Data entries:
▬▬▬▬▬▬▬▬▬▬
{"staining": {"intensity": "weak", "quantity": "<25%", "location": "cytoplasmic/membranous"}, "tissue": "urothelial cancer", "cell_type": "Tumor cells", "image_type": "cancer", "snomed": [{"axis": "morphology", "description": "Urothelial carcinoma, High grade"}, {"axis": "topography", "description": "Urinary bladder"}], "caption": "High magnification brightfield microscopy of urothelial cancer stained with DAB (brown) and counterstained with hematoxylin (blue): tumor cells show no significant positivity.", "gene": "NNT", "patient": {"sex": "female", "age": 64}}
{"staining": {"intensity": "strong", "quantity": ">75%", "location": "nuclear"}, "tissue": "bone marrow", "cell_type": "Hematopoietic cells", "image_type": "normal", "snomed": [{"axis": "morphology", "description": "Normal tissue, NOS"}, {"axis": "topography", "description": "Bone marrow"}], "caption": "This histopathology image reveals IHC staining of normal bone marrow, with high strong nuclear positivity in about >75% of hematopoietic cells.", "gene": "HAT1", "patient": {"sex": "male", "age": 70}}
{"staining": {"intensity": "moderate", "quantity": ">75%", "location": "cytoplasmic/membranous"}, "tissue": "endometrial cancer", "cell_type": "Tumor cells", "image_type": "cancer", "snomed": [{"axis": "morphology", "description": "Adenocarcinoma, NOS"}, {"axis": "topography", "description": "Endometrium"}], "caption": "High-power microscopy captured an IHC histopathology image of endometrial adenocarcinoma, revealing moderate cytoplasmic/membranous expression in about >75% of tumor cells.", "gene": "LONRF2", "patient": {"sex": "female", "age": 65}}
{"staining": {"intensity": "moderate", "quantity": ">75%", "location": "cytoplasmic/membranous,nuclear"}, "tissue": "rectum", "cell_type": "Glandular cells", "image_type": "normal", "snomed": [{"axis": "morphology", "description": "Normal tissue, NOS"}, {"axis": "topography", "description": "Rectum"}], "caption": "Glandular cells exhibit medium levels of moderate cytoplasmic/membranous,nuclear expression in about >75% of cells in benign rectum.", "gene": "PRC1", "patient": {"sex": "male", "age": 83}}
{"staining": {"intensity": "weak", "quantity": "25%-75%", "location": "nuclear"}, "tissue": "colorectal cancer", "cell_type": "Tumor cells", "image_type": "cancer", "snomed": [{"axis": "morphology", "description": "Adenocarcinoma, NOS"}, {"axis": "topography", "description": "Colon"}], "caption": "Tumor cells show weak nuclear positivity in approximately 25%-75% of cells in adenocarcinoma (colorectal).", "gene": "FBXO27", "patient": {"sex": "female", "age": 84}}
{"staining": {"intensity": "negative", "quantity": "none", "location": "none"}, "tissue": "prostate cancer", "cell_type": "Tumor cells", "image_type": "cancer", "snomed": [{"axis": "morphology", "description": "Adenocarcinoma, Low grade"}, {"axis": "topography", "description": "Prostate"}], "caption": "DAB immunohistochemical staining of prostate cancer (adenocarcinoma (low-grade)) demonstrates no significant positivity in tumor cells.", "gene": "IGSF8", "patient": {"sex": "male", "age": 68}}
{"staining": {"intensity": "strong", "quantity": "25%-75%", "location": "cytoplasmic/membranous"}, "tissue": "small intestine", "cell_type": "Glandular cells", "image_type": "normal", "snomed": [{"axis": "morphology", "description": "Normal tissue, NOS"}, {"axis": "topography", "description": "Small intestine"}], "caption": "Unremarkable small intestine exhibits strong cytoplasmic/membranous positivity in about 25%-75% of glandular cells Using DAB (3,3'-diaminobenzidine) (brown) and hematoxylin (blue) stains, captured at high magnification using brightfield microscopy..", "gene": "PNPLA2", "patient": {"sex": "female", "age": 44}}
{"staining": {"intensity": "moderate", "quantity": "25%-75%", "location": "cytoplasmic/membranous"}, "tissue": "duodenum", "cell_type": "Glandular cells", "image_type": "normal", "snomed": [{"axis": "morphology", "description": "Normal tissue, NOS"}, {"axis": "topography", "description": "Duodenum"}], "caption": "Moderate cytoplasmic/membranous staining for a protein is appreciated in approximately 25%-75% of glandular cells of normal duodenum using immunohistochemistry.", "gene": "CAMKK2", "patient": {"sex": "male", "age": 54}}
▬▬▬▬▬▬▬▬▬▬
**INSTRUCTIONS FOR THE TASK:**
Each record above needs to be transcribed word for word.

**OUTPUT FOR THIS TASK:**
{"staining": {"intensity": "weak", "quantity": "<25%", "location": "cytoplasmic/membranous"}, "tissue": "urothelial cancer", "cell_type": "Tumor cells", "image_type": "cancer", "snomed": [{"axis": "morphology", "description": "Urothelial carcinoma, High grade"}, {"axis": "topography", "description": "Urinary bladder"}], "caption": "High magnification brightfield microscopy of urothelial cancer stained with DAB (brown) and counterstained with hematoxylin (blue): tumor cells show no significant positivity.", "gene": "NNT", "patient": {"sex": "female", "age": 64}}
{"staining": {"intensity": "strong", "quantity": ">75%", "location": "nuclear"}, "tissue": "bone marrow", "cell_type": "Hematopoietic cells", "image_type": "normal", "snomed": [{"axis": "morphology", "description": "Normal tissue, NOS"}, {"axis": "topography", "description": "Bone marrow"}], "caption": "This histopathology image reveals IHC staining of normal bone marrow, with high strong nuclear positivity in about >75% of hematopoietic cells.", "gene": "HAT1", "patient": {"sex": "male", "age": 70}}
{"staining": {"intensity": "moderate", "quantity": ">75%", "location": "cytoplasmic/membranous"}, "tissue": "endometrial cancer", "cell_type": "Tumor cells", "image_type": "cancer", "snomed": [{"axis": "morphology", "description": "Adenocarcinoma, NOS"}, {"axis": "topography", "description": "Endometrium"}], "caption": "High-power microscopy captured an IHC histopathology image of endometrial adenocarcinoma, revealing moderate cytoplasmic/membranous expression in about >75% of tumor cells.", "gene": "LONRF2", "patient": {"sex": "female", "age": 65}}
{"staining": {"intensity": "moderate", "quantity": ">75%", "location": "cytoplasmic/membranous,nuclear"}, "tissue": "rectum", "cell_type": "Glandular cells", "image_type": "normal", "snomed": [{"axis": "morphology", "description": "Normal tissue, NOS"}, {"axis": "topography", "description": "Rectum"}], "caption": "Glandular cells exhibit medium levels of moderate cytoplasmic/membranous,nuclear expression in about >75% of cells in benign rectum.", "gene": "PRC1", "patient": {"sex": "male", "age": 83}}
{"staining": {"intensity": "weak", "quantity": "25%-75%", "location": "nuclear"}, "tissue": "colorectal cancer", "cell_type": "Tumor cells", "image_type": "cancer", "snomed": [{"axis": "morphology", "description": "Adenocarcinoma, NOS"}, {"axis": "topography", "description": "Colon"}], "caption": "Tumor cells show weak nuclear positivity in approximately 25%-75% of cells in adenocarcinoma (colorectal).", "gene": "FBXO27", "patient": {"sex": "female", "age": 84}}
{"staining": {"intensity": "negative", "quantity": "none", "location": "none"}, "tissue": "prostate cancer", "cell_type": "Tumor cells", "image_type": "cancer", "snomed": [{"axis": "morphology", "description": "Adenocarcinoma, Low grade"}, {"axis": "topography", "description": "Prostate"}], "caption": "DAB immunohistochemical staining of prostate cancer (adenocarcinoma (low-grade)) demonstrates no significant positivity in tumor cells.", "gene": "IGSF8", "patient": {"sex": "male", "age": 68}}
{"staining": {"intensity": "strong", "quantity": "25%-75%", "location": "cytoplasmic/membranous"}, "tissue": "small intestine", "cell_type": "Glandular cells", "image_type": "normal", "snomed": [{"axis": "morphology", "description": "Normal tissue, NOS"}, {"axis": "topography", "description": "Small intestine"}], "caption": "Unremarkable small intestine exhibits strong cytoplasmic/membranous positivity in about 25%-75% of glandular cells Using DAB (3,3'-diaminobenzidine) (brown) and hematoxylin (blue) stains, captured at high magnification using brightfield microscopy..", "gene": "PNPLA2", "patient": {"sex": "female", "age": 44}}
{"staining": {"intensity": "moderate", "quantity": "25%-75%", "location": "cytoplasmic/membranous"}, "tissue": "duodenum", "cell_type": "Glandular cells", "image_type": "normal", "snomed": [{"axis": "morphology", "description": "Normal tissue, NOS"}, {"axis": "topography", "description": "Duodenum"}], "caption": "Moderate cytoplasmic/membranous staining for a protein is appreciated in approximately 25%-75% of glandular cells of normal duodenum using immunohistochemistry.", "gene": "CAMKK2", "patient": {"sex": "male", "age": 54}}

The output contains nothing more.